Богомолов Николай Алексеевич

Шрифт:

С горделивого ощущения уникальности своей личности начинается «Европейская ночь» («Петербург», «Жив Бог! Умен, а не заумен...»), есть оно и дальше («Перед зеркалом»), но за ним стоит не внутренняя удовлетворенность, пресыщенность своим знанием «изгибов людских сердец», а совсем наоборот — сознание неуверенности и внутренней незащищенности:

Впрочем — так и всегда на средине Рокового земного пути: От ничтожной причины — к причине, А глядишь — заплутался в пустыне И своих же следов не найти.

Эта неуверенность порождена, как нам кажется, тем, что Ходасевич в стихах «Европейской ночи» впервые обратился от исследования собственной души, чем он преимущественно занимался в предыдущих четырех сборниках, к попыткам вжиться в душу другого, и вдруг понял, увидел, что эта чужая душа представляет собою еще большие потемки, чем душа его собственная.

И при этом поэт выбирает как бы нарочно для своих стихотворений души самые простые, элементарные, которые для него, постигшего «все людские тайны», должны казаться понятными с самого первого взгляда.

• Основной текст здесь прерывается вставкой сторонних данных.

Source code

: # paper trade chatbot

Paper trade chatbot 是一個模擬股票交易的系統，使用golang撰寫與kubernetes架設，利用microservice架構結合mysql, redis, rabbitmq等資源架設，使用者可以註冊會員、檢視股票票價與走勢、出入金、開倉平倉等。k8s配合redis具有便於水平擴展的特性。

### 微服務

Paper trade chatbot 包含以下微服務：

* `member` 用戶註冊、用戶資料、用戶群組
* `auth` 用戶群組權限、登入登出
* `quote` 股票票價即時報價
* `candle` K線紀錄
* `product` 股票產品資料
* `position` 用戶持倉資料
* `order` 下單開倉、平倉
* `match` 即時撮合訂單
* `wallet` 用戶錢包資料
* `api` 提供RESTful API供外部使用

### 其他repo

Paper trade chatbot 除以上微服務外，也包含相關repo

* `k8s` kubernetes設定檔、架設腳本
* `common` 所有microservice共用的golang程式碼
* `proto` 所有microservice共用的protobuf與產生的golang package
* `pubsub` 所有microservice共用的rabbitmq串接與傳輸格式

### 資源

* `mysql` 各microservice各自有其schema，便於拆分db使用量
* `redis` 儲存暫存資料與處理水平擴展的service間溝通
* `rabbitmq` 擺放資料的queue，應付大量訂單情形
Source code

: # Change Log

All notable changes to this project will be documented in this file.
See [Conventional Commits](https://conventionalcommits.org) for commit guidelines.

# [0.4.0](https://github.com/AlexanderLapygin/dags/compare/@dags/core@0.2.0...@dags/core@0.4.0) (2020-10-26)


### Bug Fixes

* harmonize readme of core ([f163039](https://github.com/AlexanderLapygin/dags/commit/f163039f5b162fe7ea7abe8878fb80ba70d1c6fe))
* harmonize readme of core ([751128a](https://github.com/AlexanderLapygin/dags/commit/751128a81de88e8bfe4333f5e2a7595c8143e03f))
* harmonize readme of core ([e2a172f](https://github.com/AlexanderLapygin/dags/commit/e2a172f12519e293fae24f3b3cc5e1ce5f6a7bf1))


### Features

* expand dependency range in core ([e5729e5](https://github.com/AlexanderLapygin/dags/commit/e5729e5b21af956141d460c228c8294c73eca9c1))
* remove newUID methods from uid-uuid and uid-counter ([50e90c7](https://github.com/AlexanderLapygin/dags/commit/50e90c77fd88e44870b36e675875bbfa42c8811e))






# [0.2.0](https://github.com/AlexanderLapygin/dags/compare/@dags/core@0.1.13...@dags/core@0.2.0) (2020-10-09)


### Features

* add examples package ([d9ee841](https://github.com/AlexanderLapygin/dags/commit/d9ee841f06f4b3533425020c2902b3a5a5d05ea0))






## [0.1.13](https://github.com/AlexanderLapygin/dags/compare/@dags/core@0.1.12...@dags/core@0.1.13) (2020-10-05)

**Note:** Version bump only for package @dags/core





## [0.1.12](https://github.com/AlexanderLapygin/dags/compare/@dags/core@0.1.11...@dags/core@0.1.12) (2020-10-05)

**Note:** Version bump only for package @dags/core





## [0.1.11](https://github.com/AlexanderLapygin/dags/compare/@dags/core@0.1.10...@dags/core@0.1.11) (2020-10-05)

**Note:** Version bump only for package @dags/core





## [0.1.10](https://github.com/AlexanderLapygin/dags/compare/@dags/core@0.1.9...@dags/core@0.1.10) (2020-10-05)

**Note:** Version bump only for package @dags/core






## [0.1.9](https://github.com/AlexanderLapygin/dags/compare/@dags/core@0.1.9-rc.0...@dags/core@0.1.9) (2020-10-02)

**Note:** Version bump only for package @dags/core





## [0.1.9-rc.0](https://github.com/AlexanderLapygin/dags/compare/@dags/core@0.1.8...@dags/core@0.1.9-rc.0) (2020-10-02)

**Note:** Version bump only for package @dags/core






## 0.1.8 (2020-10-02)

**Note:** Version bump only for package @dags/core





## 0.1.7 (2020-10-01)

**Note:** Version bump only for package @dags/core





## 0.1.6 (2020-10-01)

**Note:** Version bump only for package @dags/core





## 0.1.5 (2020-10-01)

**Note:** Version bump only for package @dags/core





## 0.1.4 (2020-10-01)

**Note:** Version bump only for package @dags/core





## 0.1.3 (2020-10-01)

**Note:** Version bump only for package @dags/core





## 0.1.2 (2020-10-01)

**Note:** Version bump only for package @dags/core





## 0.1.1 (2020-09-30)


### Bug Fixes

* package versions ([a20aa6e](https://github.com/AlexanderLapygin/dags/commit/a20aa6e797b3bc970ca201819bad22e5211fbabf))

Посмотрим на героев его стихов этих лет: полудевочка-полудевушка Марихен, разливающая пиво в берлинском кафе; старик, занимающийся онанизмом; прачка Ольга из московского прошлого; самые простые обитатели парижского доходного дома; непоименованный безрукий из «Баллады» 1925-го года; портной Джон Боттом; посетители грубого варьете, расположенного над публичным домом... Этот ряд можно бы продолжить, но нам хватит и названного.

Все эти персонажи живут в его стихах своей, только им присущей жизнью. Если в прежних стихах попадавшие туда люди из внешнего мира были скорее знаками этого мира [199] , то теперь они решительно требуют себе места в поэтической вселенной, они более не согласны на роль орудий для выявления собственных ощущений автора.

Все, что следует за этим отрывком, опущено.